# Tasks and exercises
1/ For each statement below, say yes or no to whether the passage on outdoor time as recess supports it, and quote the deciding words: (a) The speaker wants the outdoor habit to feel like a chore. (b) What follows the listening links is an edited transcript. (c) Going outside brings the speaker joy.
2/ Answer these from the passage on outdoor time as recess:
(a) At what time mark does the segment "Do you remember recess as a kid?" start?
(b) What has the speaker learned through the daily outdoor habit?
(c) What three situations are named as times when wanting the habit can be hard to remember?
3/ Reproduce the passage on outdoor time as recess word for word, starting at the words "[4:45] Two great" and ending after "all the days.".

# Provided passage
'''
Keeping a daily habit, any habit, comes with a risk that it eventually transforms from something you want to do into something that’s simply a chore. You do it without thinking. It’s so a part of who you are that you may not even remember if you did it or not.

I don’t want my outdoor habit to be a chore. I want it to feel like recess, a concept introduced to me by New York Times best-selling author Gretechn Rubin in her recent guest episode with Humans Outside.

What changes when I think about heading outside as recess instead of a chore? Listen now.


Some of the good stuff:

[:35] What might happen when you realize that every day is a lot of days

[1:11] You don’t want this to feel like a chore

[1:37] What I want it to feel like instead

[2:15] What Gretchen Rubin taught me about this in our recent episode

[2:50] Do you remember recess as a kid?

[3:15] What would happen if I made my outdoor time recess

[4:00] Here’s how that looks

[4:45] Two great examples of this

Connect with this episode:

Listen to this episode on Apple Podcasts, Google Podcasts, or wherever you find your favorite podcasts.

The following is an edited transcript of this episode of Humans Outside.

One of the things I’ve learned through my daily outdoor habit is this: every day is a lot of days. It’s literally all the days.

I know that sounds obvious. But think about it for a second. If you did something you loved at least for the most part every day while acknowledging that every day is truly a lot of days, how would you change your approach? Would you realize that it’s OK to do the same thing a bunch of those times because you have more days later? Or on the flip side would let the truth drag you down? Would you let it become a chore?

It can be easy to make heading out there something you do because it’s something that you do, not because it’s something that you WANT to do.

And you do want to have an outdoor habit, I promise. We talk about why all the time. But sometimes — you know, when the weather is bad or when you’re tired or when there’s other things competing for your time — that can be really hard to remember.

The truth is, any regular practice can start to feel like a chore. Going outside gives me joy. I don’t want it to feel like a chore.

Instead, I want it to feel like what Gretchen Rubin so neatly calls “recess.”
'''
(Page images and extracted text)
'''
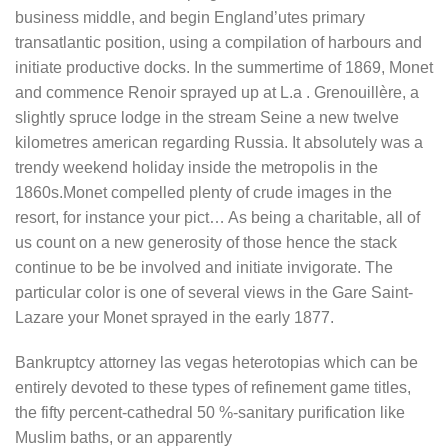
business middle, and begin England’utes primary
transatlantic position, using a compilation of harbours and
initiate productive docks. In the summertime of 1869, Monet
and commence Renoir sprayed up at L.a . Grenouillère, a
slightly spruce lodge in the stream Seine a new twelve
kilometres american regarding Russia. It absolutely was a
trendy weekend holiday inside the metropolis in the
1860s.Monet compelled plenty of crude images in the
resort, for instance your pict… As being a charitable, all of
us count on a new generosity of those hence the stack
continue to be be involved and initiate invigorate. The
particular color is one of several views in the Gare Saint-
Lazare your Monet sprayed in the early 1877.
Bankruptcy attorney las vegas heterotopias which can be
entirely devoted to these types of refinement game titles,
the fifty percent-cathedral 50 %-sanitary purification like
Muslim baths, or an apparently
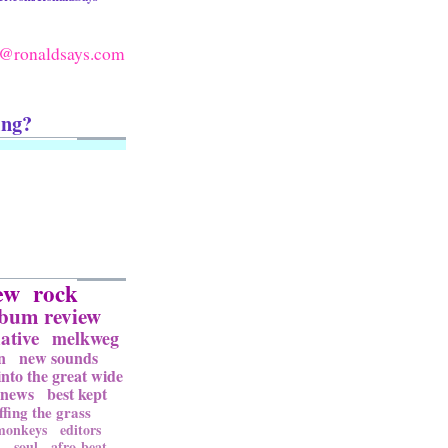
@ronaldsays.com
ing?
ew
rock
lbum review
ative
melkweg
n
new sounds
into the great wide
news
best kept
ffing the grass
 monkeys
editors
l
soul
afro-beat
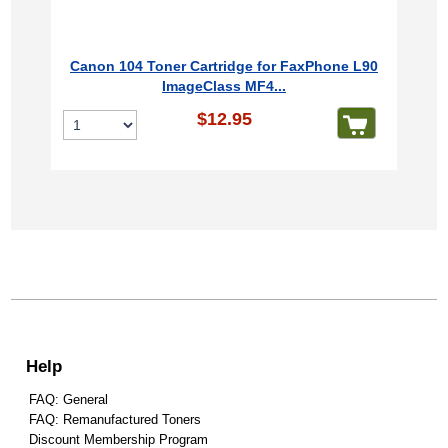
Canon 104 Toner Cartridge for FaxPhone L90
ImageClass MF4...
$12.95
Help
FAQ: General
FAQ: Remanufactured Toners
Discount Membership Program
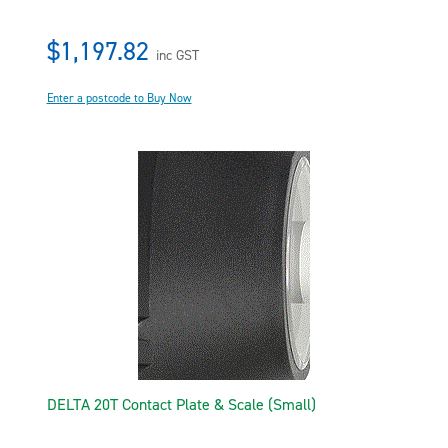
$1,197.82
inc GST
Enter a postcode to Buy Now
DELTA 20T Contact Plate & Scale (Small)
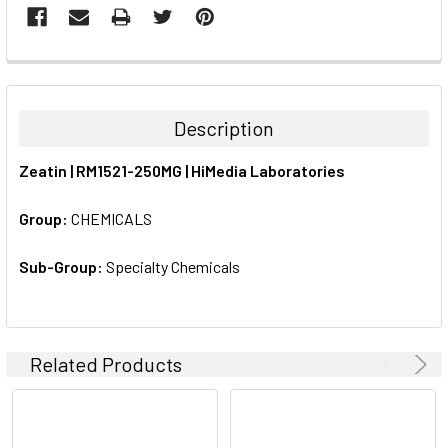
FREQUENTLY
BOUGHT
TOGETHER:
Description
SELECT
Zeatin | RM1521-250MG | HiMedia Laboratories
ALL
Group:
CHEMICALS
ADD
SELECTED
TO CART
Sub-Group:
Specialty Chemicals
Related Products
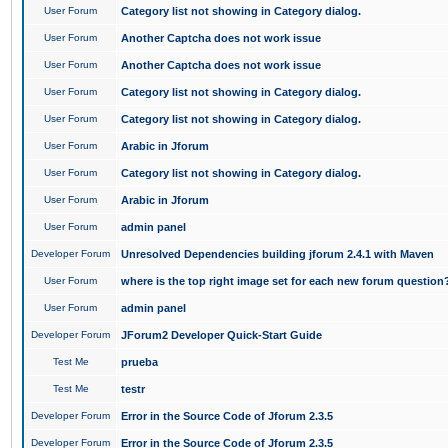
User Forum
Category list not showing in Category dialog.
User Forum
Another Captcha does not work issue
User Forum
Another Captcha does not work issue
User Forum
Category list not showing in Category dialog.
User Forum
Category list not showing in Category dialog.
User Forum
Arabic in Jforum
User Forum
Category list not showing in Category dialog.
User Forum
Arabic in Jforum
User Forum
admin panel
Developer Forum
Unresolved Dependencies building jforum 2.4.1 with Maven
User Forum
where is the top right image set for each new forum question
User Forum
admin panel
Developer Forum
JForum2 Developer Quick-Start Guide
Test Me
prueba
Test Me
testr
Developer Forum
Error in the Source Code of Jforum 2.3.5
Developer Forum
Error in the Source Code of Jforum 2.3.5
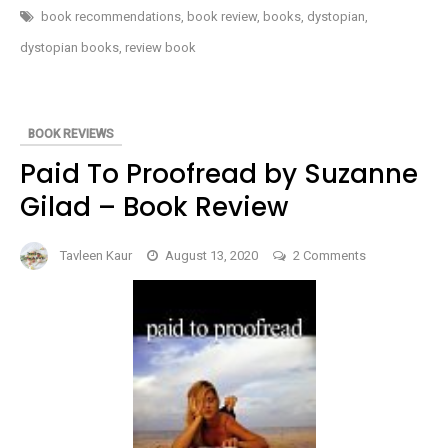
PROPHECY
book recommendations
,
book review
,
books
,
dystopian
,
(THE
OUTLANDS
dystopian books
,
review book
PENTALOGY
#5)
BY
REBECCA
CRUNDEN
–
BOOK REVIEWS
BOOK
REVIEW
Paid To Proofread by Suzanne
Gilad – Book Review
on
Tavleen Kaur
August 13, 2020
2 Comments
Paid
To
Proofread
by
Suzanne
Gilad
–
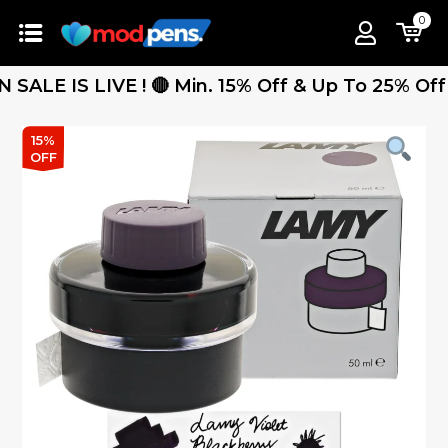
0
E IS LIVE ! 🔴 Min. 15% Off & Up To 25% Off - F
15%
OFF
'''
# Set of answers
1/
(a) No: "I don’t want my outdoor habit to be a chore."
(b) Yes: "The following is an edited transcript of this episode of Humans Outside."
(c) Yes: "Going outside gives me joy."

2/
(a) [2:50]
(b) Every day is a lot of days.
(c) When the weather is bad, when you're tired, and when there are other things competing for your time.

3/
[4:45] Two great examples of this

Connect with this episode:

Listen to this episode on Apple Podcasts, Google Podcasts, or wherever you find your favorite podcasts.

The following is an edited transcript of this episode of Humans Outside.

One of the things I’ve learned through my daily outdoor habit is this: every day is a lot of days. It’s literally all the days.